Existing properties adjacent to the developable fields have mature trees that could be affected by adjacent development.
Recent and current developments in the City include three storey town houses in long rows, and also four storey apartment blocks.
Three storey town houses are not suitable for elderly residents.
Because of the visual impact, this type of development is only suited to former industrial or commercial areas, or large areas of flat land. Although there are one or two three storey blocks of housing in Alphington, near or on Chudleigh Road, these are of pleasing appearance, and at the village centre.
Large areas of high density housing may lead to social problems.

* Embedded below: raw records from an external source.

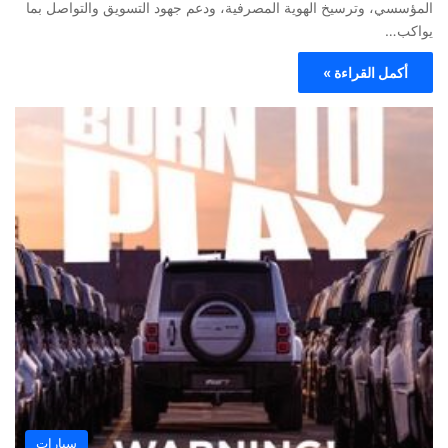
المؤسسي، وترسيخ الهوية المصرفية، ودعم جهود التسويق والتواصل بما
يواكب…
أكمل القراءة »
سيارات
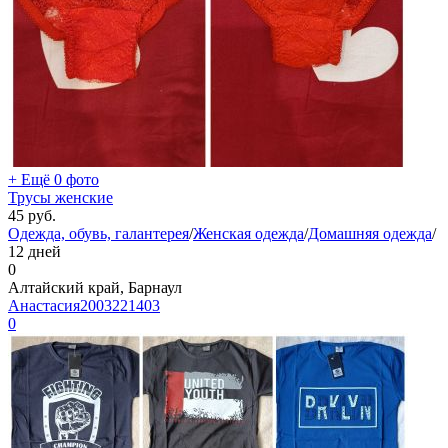
+ Ещё 0 фото
Трусы женские
45
руб.
Одежда, обувь, галантерея
/
Женская одежда
/
Домашняя одежда
/
12 дней
0
Алтайский край, Барнаул
Анастасия2003221403
0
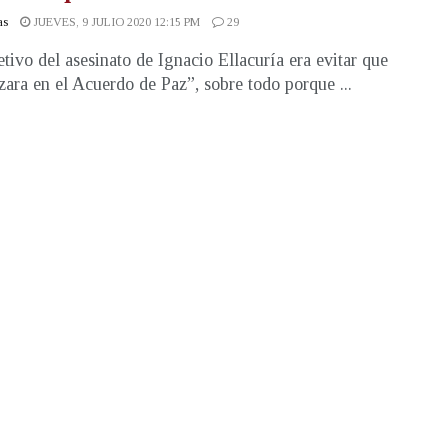
as
JUEVES, 9 JULIO 2020 12:15 PM
29
etivo del asesinato de Ignacio Ellacuría era evitar que
zara en el Acuerdo de Paz”, sobre todo porque ...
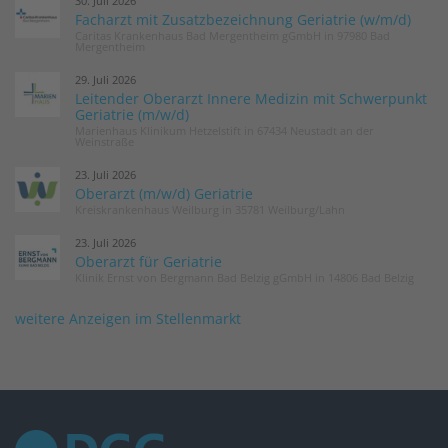
30. Juli 2026
Facharzt mit Zusatzbezeichnung Geriatrie (w/m/d)
Caritas Krankenhaus Bad Mergentheim gGmbH in 97980 Bad
Mergentheim
29. Juli 2026
Leitender Oberarzt Innere Medizin mit Schwerpunkt
Geriatrie (m/w/d)
Marienhaus Klinikum Hetzelstift in 67434 Neustadt an der
Weinstraße
23. Juli 2026
Oberarzt (m/w/d) Geriatrie
Kreiskrankenhaus Weilburg in 35781 Weilburg/Lahn
23. Juli 2026
Oberarzt für Geriatrie
Klinik Ernst von Bergmann Bad Belzig gGmbH in 14806 Bad Belzig
weitere Anzeigen im Stellenmarkt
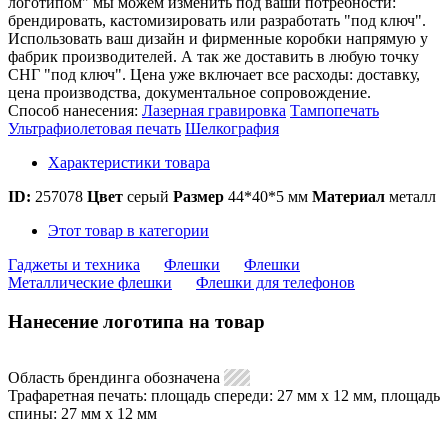
логотипом" мы можем изменить под ваши потребности:
брендировать, кастомизировать или разработать "под ключ".
Использовать ваш дизайн и фирменные коробки напрямую у
фабрик производителей. А так же доставить в любую точку
СНГ "под ключ". Цена уже включает все расходы: доставку,
цена производства, документальное сопровождение.
Способ нанесения:
Лазерная гравировка
Тампопечать
Ультрафиолетовая печать
Шелкография
Характеристики товара
ID:
257078
Цвет
серый
Размер
44*40*5 мм
Материал
металл
Этот товар в категории
Гаджеты и техника
Флешки
Флешки
Металлические флешки
Флешки для телефонов
Нанесение логотипа на товар
Область брендинга обозначена
Трафаретная печать: площадь спереди: 27 мм х 12 мм, площадь
спины: 27 мм х 12 мм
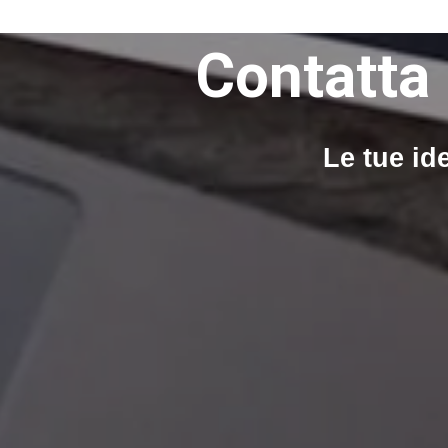
Contatta 
Le tue ide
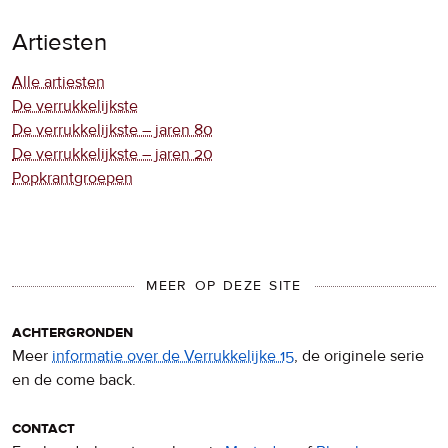
Artiesten
Alle artiesten
De verrukkelijkste
De verrukkelijkste – jaren 80
De verrukkelijkste – jaren 20
Popkrantgroepen
MEER OP DEZE SITE
achtergronden
Meer
informatie over de Verrukkelijke 15
, de originele serie
en de come back.
contact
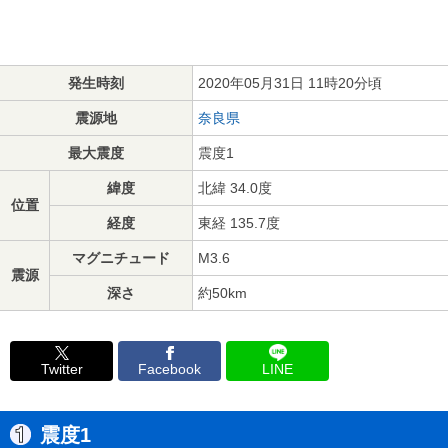
発生時刻
2020年05月31日 11時20分頃
震源地
奈良県
最大震度
震度1
緯度
北緯 34.0度
位置
経度
東経 135.7度
マグニチュード
M3.6
震源
深さ
約50km
Twitter
Facebook
LINE
震度1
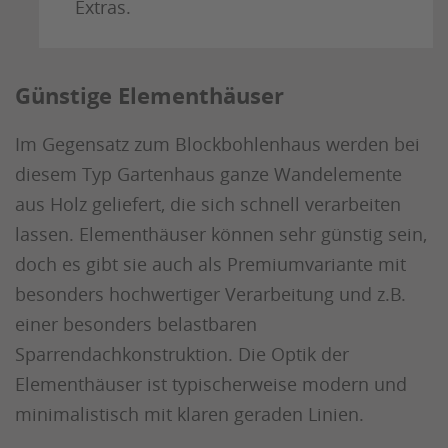
Extras.
Günstige Elementhäuser
Im Gegensatz zum Blockbohlenhaus werden bei
diesem Typ Gartenhaus ganze Wandelemente
aus Holz geliefert, die sich schnell verarbeiten
lassen. Elementhäuser können sehr günstig sein,
doch es gibt sie auch als Premiumvariante mit
besonders hochwertiger Verarbeitung und z.B.
einer besonders belastbaren
Sparrendachkonstruktion. Die Optik der
Elementhäuser ist typischerweise modern und
minimalistisch mit klaren geraden Linien.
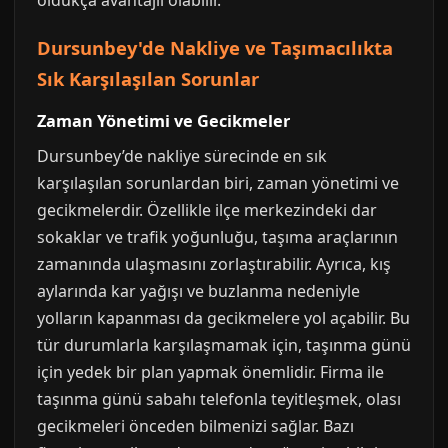
oldukça avantajlı olabilir.
Dursunbey'de Nakliye ve Taşımacılıkta
Sık Karşılaşılan Sorunlar
Zaman Yönetimi ve Gecikmeler
Dursunbey’de nakliye sürecinde en sık
karşılaşılan sorunlardan biri, zaman yönetimi ve
gecikmelerdir. Özellikle ilçe merkezindeki dar
sokaklar ve trafik yoğunluğu, taşıma araçlarının
zamanında ulaşmasını zorlaştırabilir. Ayrıca, kış
aylarında kar yağışı ve buzlanma nedeniyle
yolların kapanması da gecikmelere yol açabilir. Bu
tür durumlarla karşılaşmamak için, taşınma günü
için yedek bir plan yapmak önemlidir. Firma ile
taşınma günü sabahı telefonla teyitleşmek, olası
gecikmeleri önceden bilmenizi sağlar. Bazı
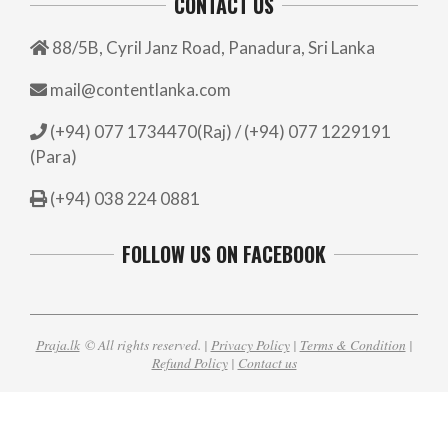
CONTACT US
88/5B, Cyril Janz Road, Panadura, Sri Lanka
mail@contentlanka.com
(+94) 077 1734470(Raj) / (+94) 077 1229191
(Para)
(+94) 038 224 0881
FOLLOW US ON FACEBOOK
Praja.lk
© All rights reserved. |
Privacy Policy
|
Terms & Condition
|
Refund Policy
|
Contact us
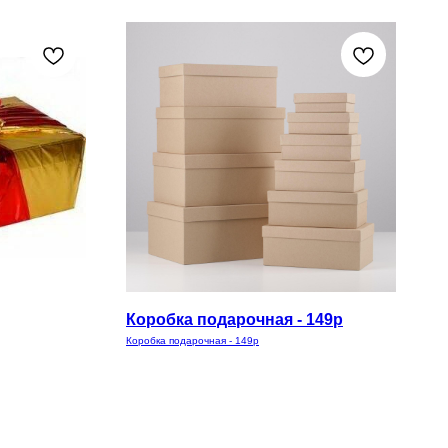
Коробка подарочная - 149р
Коробка подарочная - 149р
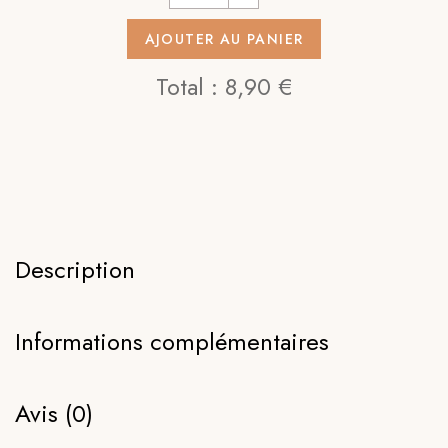
AJOUTER AU PANIER
Total :
8,90 €
Description
Informations complémentaires
Avis (0)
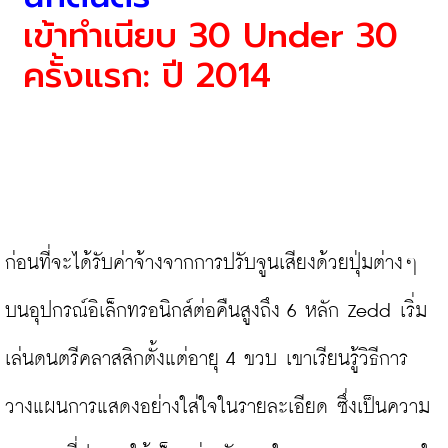
เข้าทำเนียบ 30 Under 30 
ครั้งแรก: ปี 2014
ก่อนที่จะได้รับค่าจ้างจากการปรับจูนเสียงด้วยปุ่มต่างๆ 
บนอุปกรณ์อิเล็กทรอนิกส์ต่อคืนสูงถึง 6 หลัก Zedd เริ่ม
เล่นดนตรีคลาสสิกตั้งแต่อายุ 4 ขวบ เขาเรียนรู้วิธีการ
วางแผนการแสดงอย่างใส่ใจในรายละเอียด ซึ่งเป็นความ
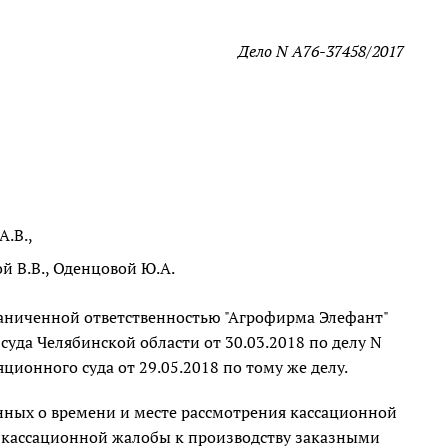
Дело N А76-37458/2017
А.В.,
й В.В., Оденцовой Ю.А.
раниченной ответственностью "Агрофирма Элефант"
суда Челябинской области от 30.03.2018 по делу N
ионного суда от 29.05.2018 по тому же делу.
нных о времени и месте рассмотрения кассационной
и кассационной жалобы к производству заказными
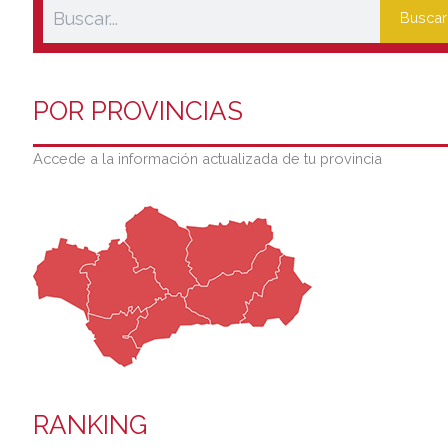
Buscar
POR PROVINCIAS
Accede a la información actualizada de tu provincia
RANKING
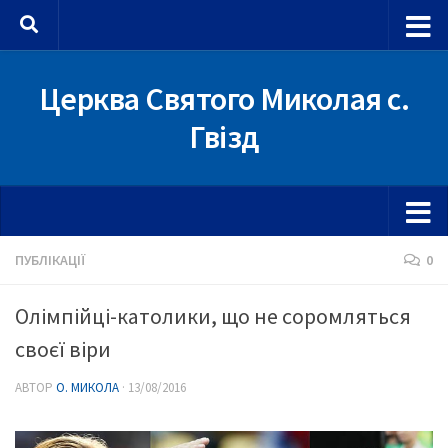
Skip to content
Церква Святого Миколая с.
Гвізд
ПУБЛІКАЦІЇ
0
Олімпійці-католики, що не соромляться
своєї віри
АВТОР
О. МИКОЛА
·
13/08/2016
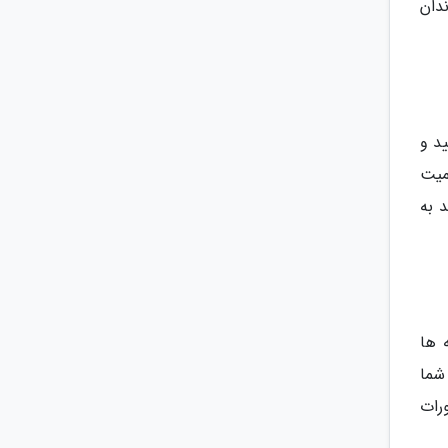
ندان
د و
میت
 به
 ها
 شما
رات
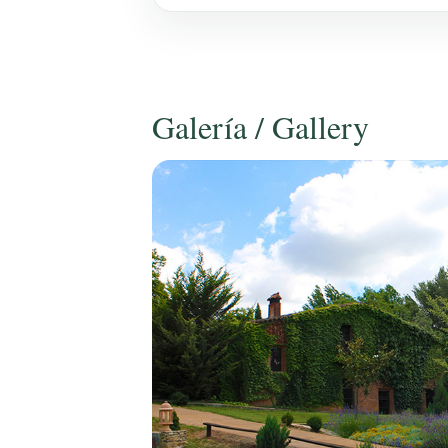
Galería / Gallery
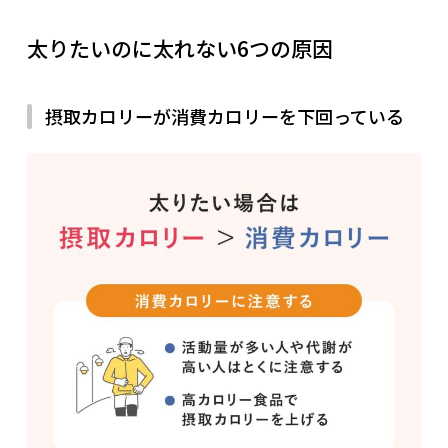
太りたいのに太れない6つの原因
摂取カロリーが消費カロリーを下回っている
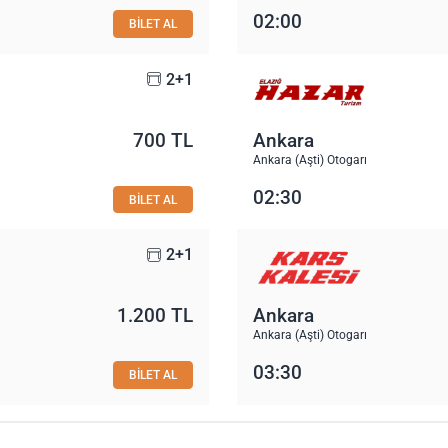
02:00
BİLET AL
2+1
700 TL
Ankara
Ankara (Aşti) Otogarı
02:30
BİLET AL
2+1
1.200 TL
Ankara
Ankara (Aşti) Otogarı
03:30
BİLET AL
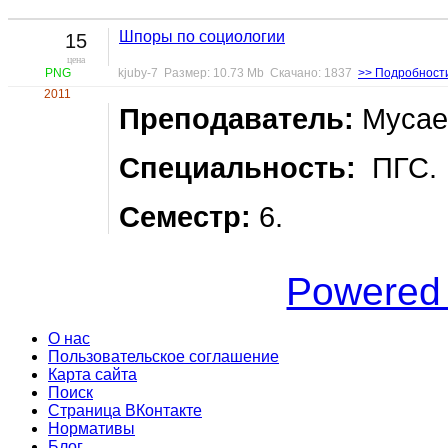
Шпоры по социологии
15
цена
PNG
kjuby-7 Размер: 10.73 Mb Скачано: 1837
>> Подробност
2011
Преподаватель:
Мусаев
Специальность:
ПГС.
Семестр:
6.
Powered
О нас
Пользовательское соглашение
Карта сайта
Поиск
Страница ВКонтакте
Нормативы
Блог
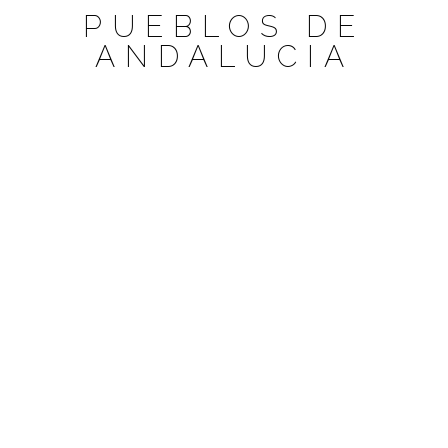
Saltar
PUEBLOS DE
al
ANDALUCIA
contenido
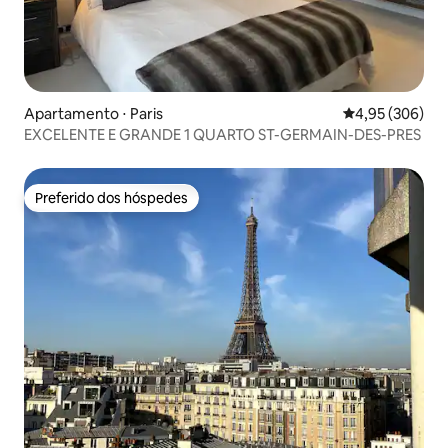
Apartamento ⋅ Paris
4,95 de uma ava
4,95 (306)
EXCELENTE E GRANDE 1 QUARTO ST-GERMAIN-DES-PRES
Preferido dos hóspedes
Preferido dos hóspedes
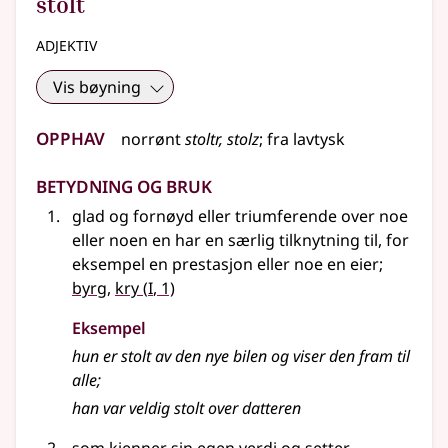
stolt
adjektiv
Vis bøyning
Opphav
norrønt
stoltr, stolz
;
fra
lavtysk
Betydning og bruk
glad og fornøyd eller triumferende over noe
eller noen en har en særlig tilknytning til,
for
eksempel
en prestasjon eller noe en eier
;
1
byrg
,
kry
(
I
, 1)
Eksempel
hun er stolt av den nye bilen og viser den fram til
alle
;
han var veldig stolt over datteren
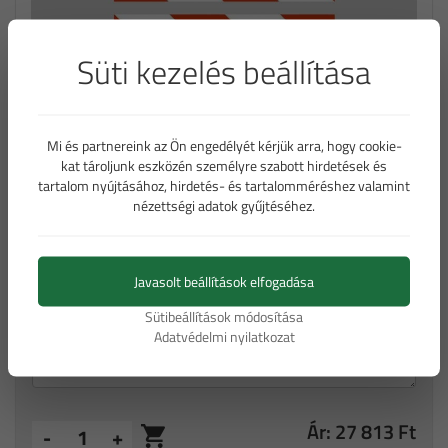
Süti kezelés beállítása
Mi és partnereink az Ön engedélyét kérjük arra, hogy cookie-
kat tároljunk eszközén személyre szabott hirdetések és
Iránytábla 500*1000 mm -FA RA2
tartalom nyújtásához, hirdetés- és tartalomméréshez valamint
nézettségi adatok gyűjtéséhez.
típusú fóliával (bruttó ár)
Bővebb információ a táblákról
Javasolt beállítások elfogadása
Sütibeállítások módosítása
Adatvédelmi nyilatkozat
Ár: 27 813 Ft
-
+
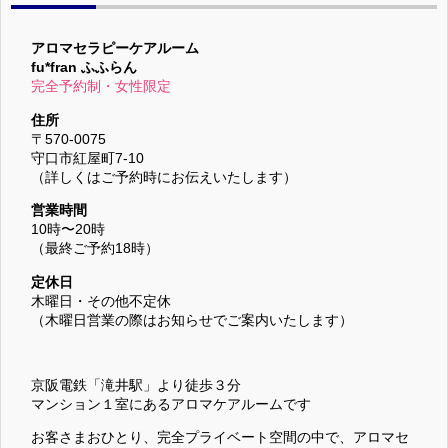
アロマセラピーケアルーム
fu*fran ふふらん
完全予約制・女性限定
住所
〒570-0075
守口市紅屋町7-10
（詳しくはご予約時にお伝えいたします）
営業時間
10時〜20時
（最終ご予約18時）
定休日
木曜日・その他不定休
（木曜日営業の際はお知らせでご案内いたします）
京阪電鉄「滝井駅」より徒歩３分
マンション１室にあるアロマケアルームです
お客さまおひとり、完全プライベート空間の中で、アロマセ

The core strategy states “The development of 500 new dwellings would result in significant additional pressure on existing facilities. Contributions towards the improvement of existing educational, social and community facilities, will be sought where no facility is required on site.” From whom will contributions be sought and what safeguards are there that these contributions will be forthcoming, and will the amount be sufficient?
Urban vs Suburban
The core strategy refers to the Alphington development as being in an urban area. Probably most residents would class it as suburban or semi-rural, particularly based on the area centred on the church. Unfortunately all the parameters used by the city council are based on urban development. There is no place in Alphington where you are not a few minutes walk from the countryside, including out towards Newbury fields or the flood relief channel.
The school is full in most year groups. Pupils moving into Alphington are directed to St Thomas schools. The school morning run currently results in traffic chaos particularly on a rainy day as the school has over 400 pupils. Traffic + children = danger. There are traffic wardens present from time to time and complaints from residents on a regular basis about heavy traffic, drive blocking etc according to the newsletter.
Any further development of the school would have to be in blocks of 30 pupils, one class a year, to be economically viable. This would lead to a maximum of 630 pupils – a huge amount to get in each day. A new school would take several years to build, so the current one would be increased on a temporary basis and then reduced – very inefficient.